→ **REQUIREMENTS**:
A – In the article about Radhika Vemula, how many days did the Collector's notice give her to prove she was Dalit?
B – Pick up the article about Radhika Vemula after its last sentence and keep writing.

→ **EXCERPT PROVIDED**:
▼▼▼
However, in April 2016, the Collector of the district who is the authority on the issue, certified, when asked by the National SC/ST Commission that she was in fact, a Dalit. Later, the Collector under pressure to rescind the earlier report/certificate even issued a notice to Radhika asking her to prove she was Dalit within 15 days. When the truth that Radhika was indeed Dalit came to light, the matter was put to rest. The tasteless allegations against Radikha Vemula were clearly just a ploy to tarnish a woman’s trustworthiness in a bid to crush her spirit and prevent her for demanding justice for her dead son.

But Radhika’s suffering wasn’t limited to psychological trauma. February 26, 2016, two days after then Minister for Human Resources Development, Smriti Irani’s impassioned yet factually questionable speech in Parliament, while Radhika was attending a candle light vigil for her son in Delhi, she was manhandled, physically assaulted and dragged away by the police.

The multi-pronged attack on Radhika Vemula and other Dalit-Ambedkarite students were the first aggressions of the Modi regime against students and the oppressed sections. Former MHRD minister Smriti Irani’s set of falsehoods uttered in Parliament marked a new low in Indian politics.

Coping With Change

The character assassination, the institutional violence, the media circus and even the police brutality have only made Radhika more determined. “The harassment, the constant media presence, whatever the police did to me… how can I compare that to what they did to my son,” she asks. Then just with a hint of emotion she almost whispers, “They drove him to suicide!”
▲▲▲
→ **DATA BLOCK**:
▼▼▼
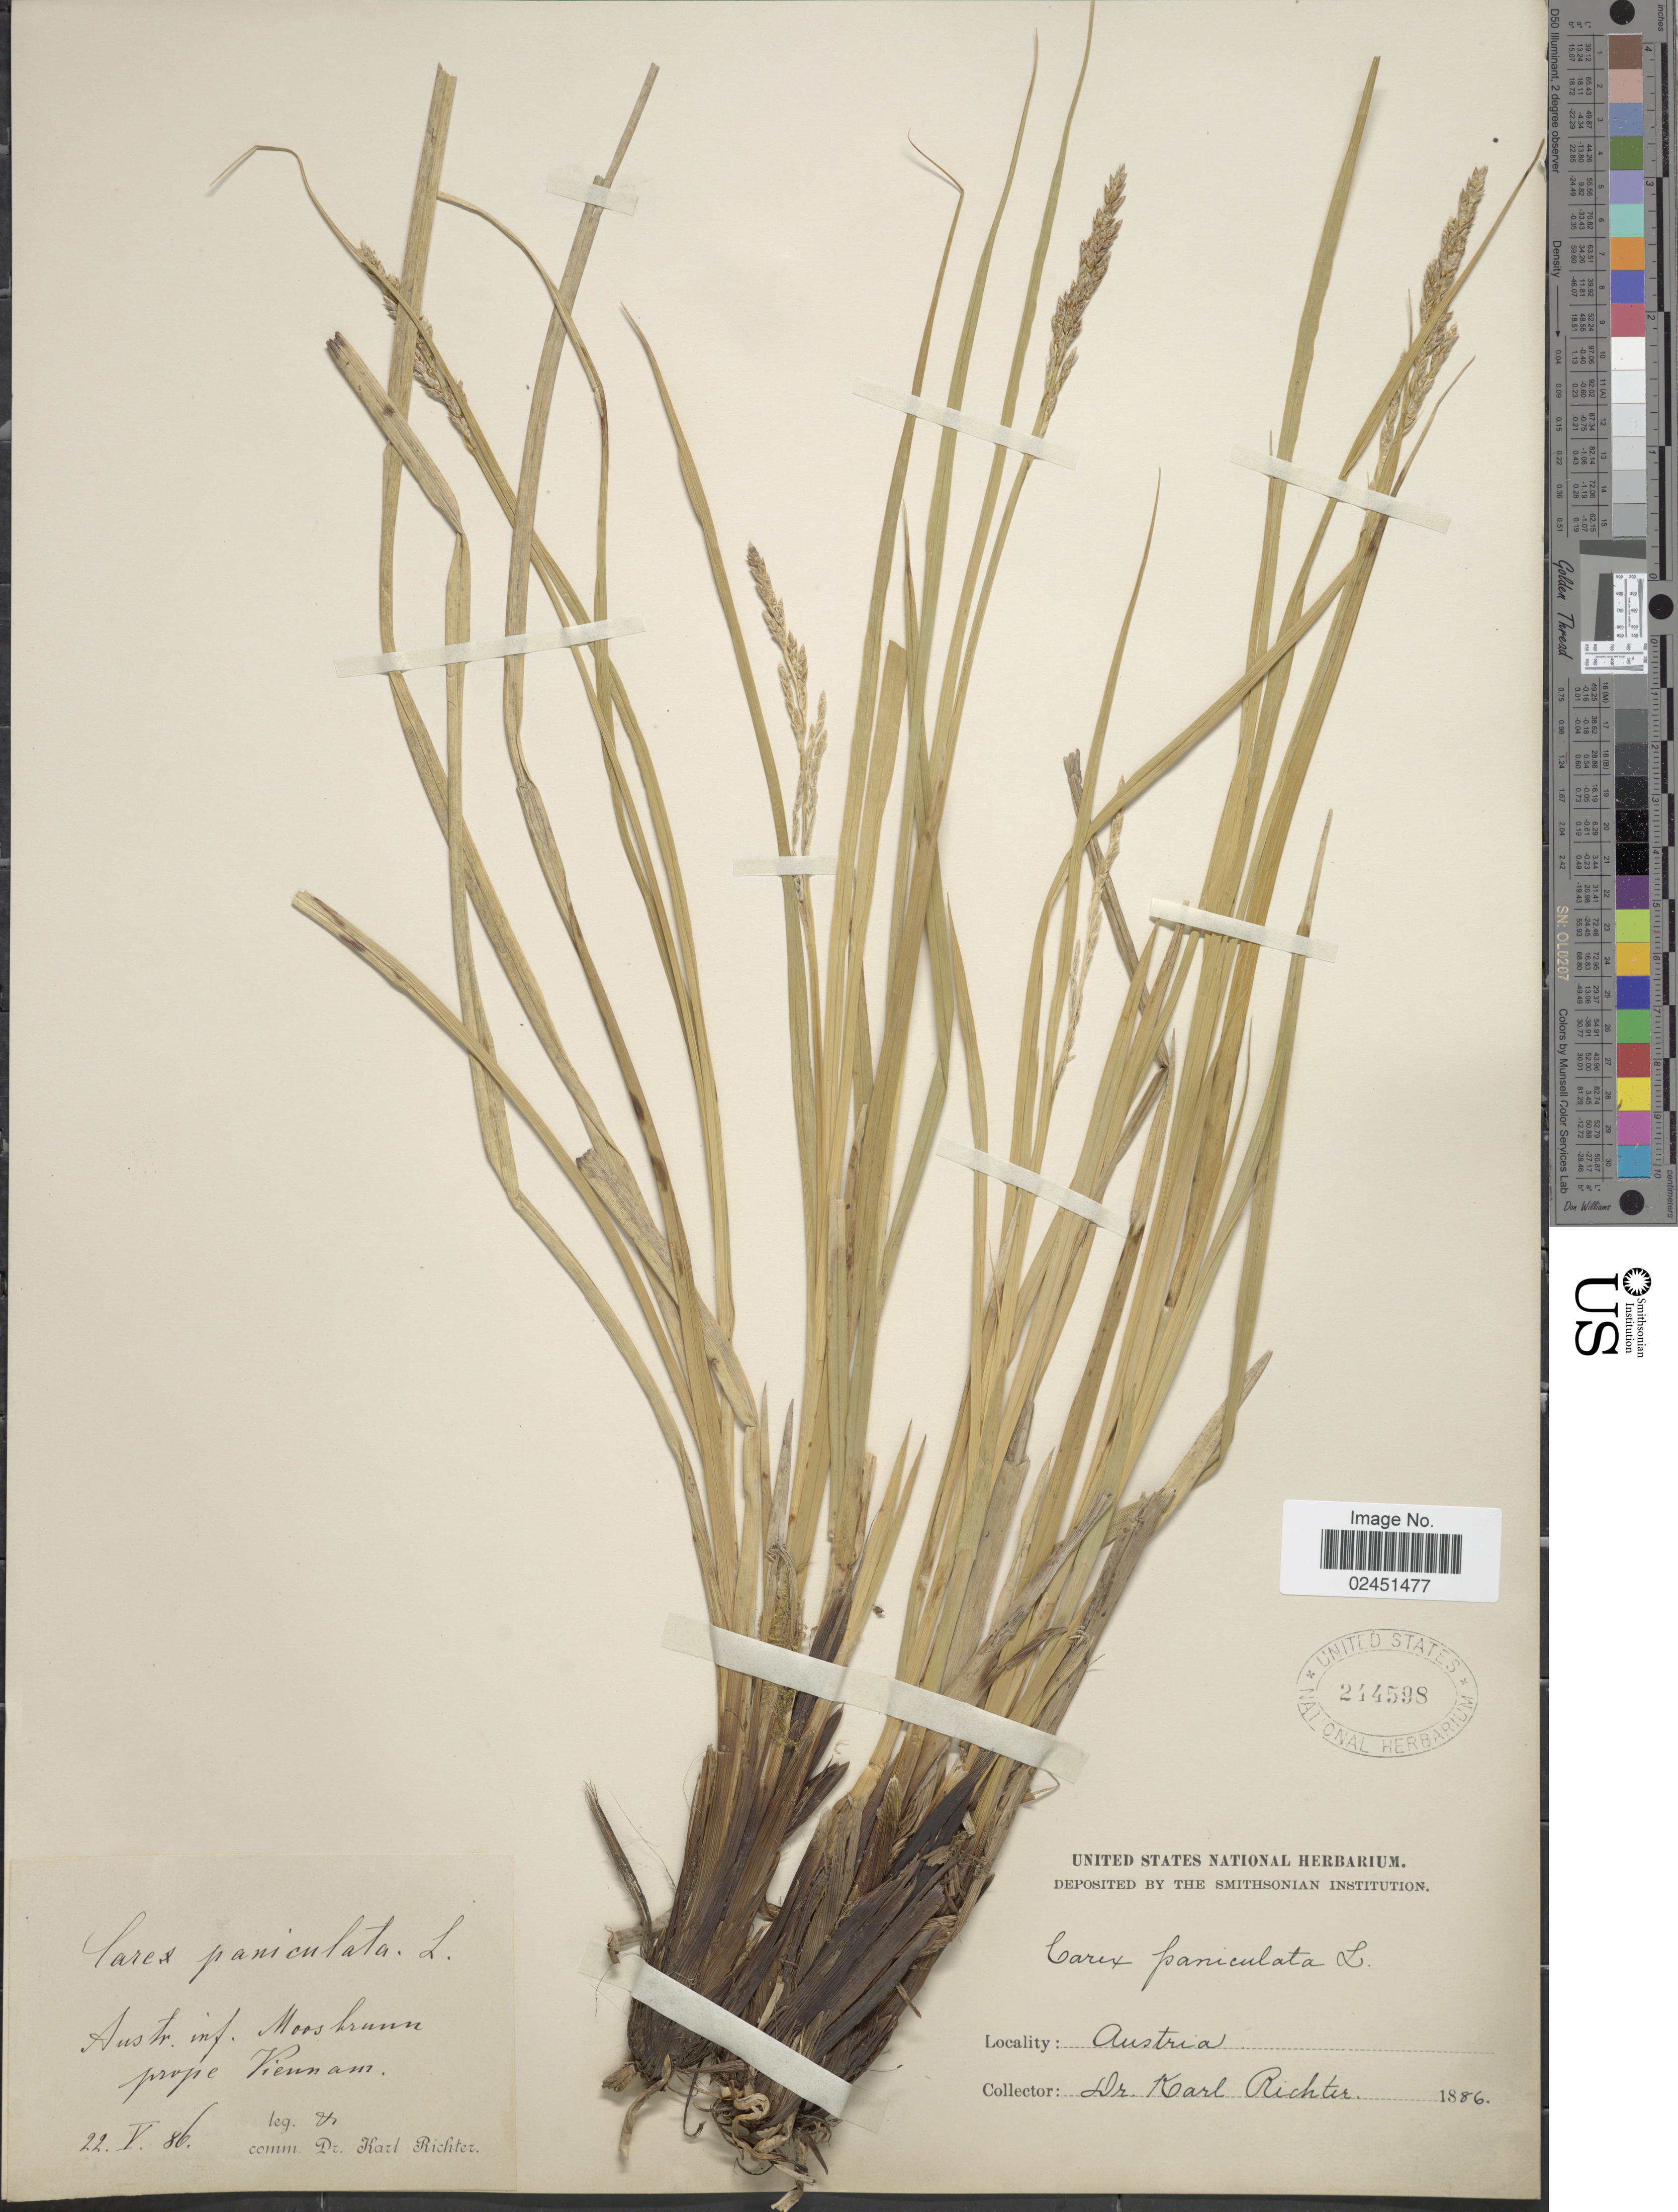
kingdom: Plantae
▲▲▲
→ **RESPONSES PER TASK**:
A – 15 days.

B –
However, Radhika quickly regains her composure and gets ready for the long battle ahead. “Rohith fought for equality and fraternity. I want to help build a more equal world where we all enjoy the same rights. I am just doing my duty,” she says determination ringing in her voice. “It’s no longer about just my son. I will raise my voice for all oppressed people and I will not let another Rohith die,” she declares.

On joining Politics

“If joining politics helps me help people from oppressed castes and helps me continue the campaign against inequality, then I am open to the idea. I don’t mind joining politics if it helps me finish what Rohith started,” says Radhika.

In a democracy hungry for inspirational leaders, Radhika’s foray into politics could actually galvanise people into building a more equal and just world.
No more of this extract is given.